Le cas de l’indivision, quand plusieurs héritiers se partagent le bien
Lorsque le patrimoine immobilier concerné est détenu en indivision, c’est-à-dire par plusieurs héritiers simultanément, la situation se complique. Le légataire universel ne peut pas décider seul de vendre, chaque indivisaire dispose d’un droit de blocage. L’accord de tous est exigé pour procéder à la cession, quelle que soit la valeur du bien ou l’urgence financière invoquée.

Les désaccords entre indivisaires sont fréquents et peuvent transformer une succession simple en conflit durable. Heureusement, plusieurs solutions existent pour sortir de l’impasse. La médiation notariale permet souvent de trouver un compromis sans passer par les tribunaux. À défaut d’accord amiable, le recours au juge pour ordonner la licitation reste possible, mais coûteux et long. La voie amiable reste donc, dans presque tous les cas, la plus efficace.
Fiscalité de la cession, droits de succession et plus-value
Sur le plan fiscal, deux charges peuvent s’appliquer lors de la vente d’un bien immobilier hérité. La première concerne les droits de succession, dont le taux varie selon le degré de parenté entre le défunt et le légataire, un légataire universel sans lien familial direct peut se voir appliquer un taux allant jusqu’à 60 %. La seconde charge potentielle est la plus-value immobilière, calculée sur la différence entre le prix de vente et la valeur déclarée dans la succession.
Cette plus-value est exonérée si le bien constituait la résidence principale du défunt au moment du décès. Dans les autres cas, elle est imposée à 19 % (plus prélèvements sociaux), avec un abattement progressif selon la durée de détention. Un bien détenu depuis plus de vingt-deux ans est totalement exonéré d’impôt sur la plus-value et depuis trente ans pour les prélèvements sociaux. Ces délais se calculent à partir de la date d’acquisition initiale par le défunt, ce qui peut représenter un avantage significatif.
Sécuriser la vente, le rôle central du notaire
Dans toute vente immobilière post-succession, le notaire n’est pas simplement un rédacteur d’actes, il est le garant de la régularité de l’ensemble du processus. C’est lui qui vérifie que la délivrance du legs a bien eu lieu, que les droits ont été acquittés, que l’indivision est levée et que la chaîne de propriété est incontestable. Sans cette validation notariale, aucun acheteur sérieux ne peut se porter acquéreur en toute sécurité.

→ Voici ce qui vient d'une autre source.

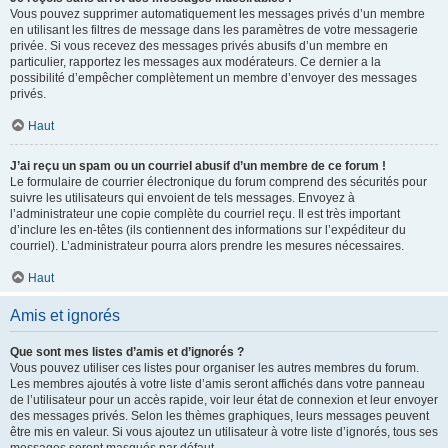
Vous pouvez supprimer automatiquement les messages privés d’un membre
en utilisant les filtres de message dans les paramètres de votre messagerie
privée. Si vous recevez des messages privés abusifs d’un membre en
particulier, rapportez les messages aux modérateurs. Ce dernier a la
possibilité d’empêcher complètement un membre d’envoyer des messages
privés.
Haut
J’ai reçu un spam ou un courriel abusif d’un membre de ce forum !
Le formulaire de courrier électronique du forum comprend des sécurités pour
suivre les utilisateurs qui envoient de tels messages. Envoyez à
l’administrateur une copie complète du courriel reçu. Il est très important
d’inclure les en-têtes (ils contiennent des informations sur l’expéditeur du
courriel). L’administrateur pourra alors prendre les mesures nécessaires.
Haut
Amis et ignorés
Que sont mes listes d’amis et d’ignorés ?
Vous pouvez utiliser ces listes pour organiser les autres membres du forum.
Les membres ajoutés à votre liste d’amis seront affichés dans votre panneau
de l’utilisateur pour un accès rapide, voir leur état de connexion et leur envoyer
des messages privés. Selon les thèmes graphiques, leurs messages peuvent
être mis en valeur. Si vous ajoutez un utilisateur à votre liste d’ignorés, tous ses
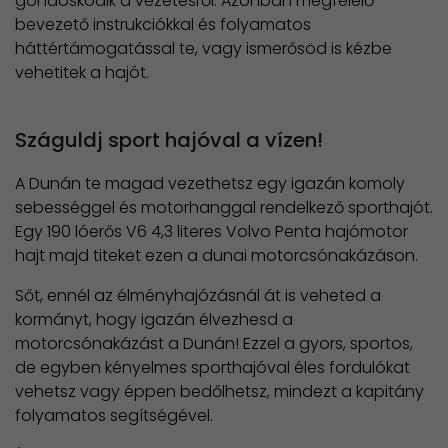
gondoskodik a vezetésről. Azonban megfelelő
bevezető instrukciókkal és folyamatos
háttértámogatással te, vagy ismerősöd is kézbe
vehetitek a hajót.
Száguldj sport hajóval a vízen!
A Dunán te magad vezethetsz egy igazán komoly
sebességgel és motorhanggal rendelkező sporthajót.
Egy 190 lóerős V6 4,3 literes Volvo Penta hajómotor
hajt majd titeket ezen a dunai motorcsónakázáson.
Sőt, ennél az élményhajózásnál át is veheted a
kormányt, hogy igazán élvezhesd a
motorcsónakázást a Dunán! Ezzel a gyors, sportos,
de egyben kényelmes sporthajóval éles fordulókat
vehetsz vagy éppen bedőlhetsz, mindezt a kapitány
folyamatos segítségével.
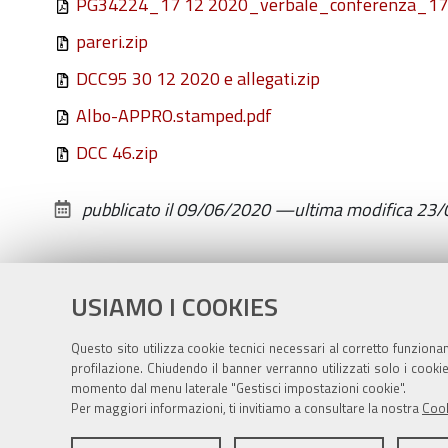
PG34224_17 12 2020_verbale_conferenza_17
pareri.zip
DCC95 30 12 2020 e allegati.zip
Albo-APPRO.stamped.pdf
DCC 46.zip
pubblicato il
09/06/2020
—
ultima modifica
23/
USIAMO I COOKIES
Questo sito utilizza cookie tecnici necessari al corretto funziona
profilazione. Chiudendo il banner verranno utilizzati solo i cook
momento dal menu laterale "Gestisci impostazioni cookie".
Per maggiori informazioni, ti invitiamo a consultare la nostra
Cook
Sito istituzionale Comune di Zola Predosa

Au-delà de la conformité juridique, le notaire joue souvent un rôle de médiateur entre héritiers. Il peut proposer des solutions de partage équitables, suggérer une valorisation du bien avant cession ou orienter vers un expert fiscal pour optimiser la charge sur la plus-value. S’entourer de ce professionnel dès l’ouverture de la succession et non en dernière minute, est la meilleure façon de transformer une situation souvent stressante en processus maîtrisé.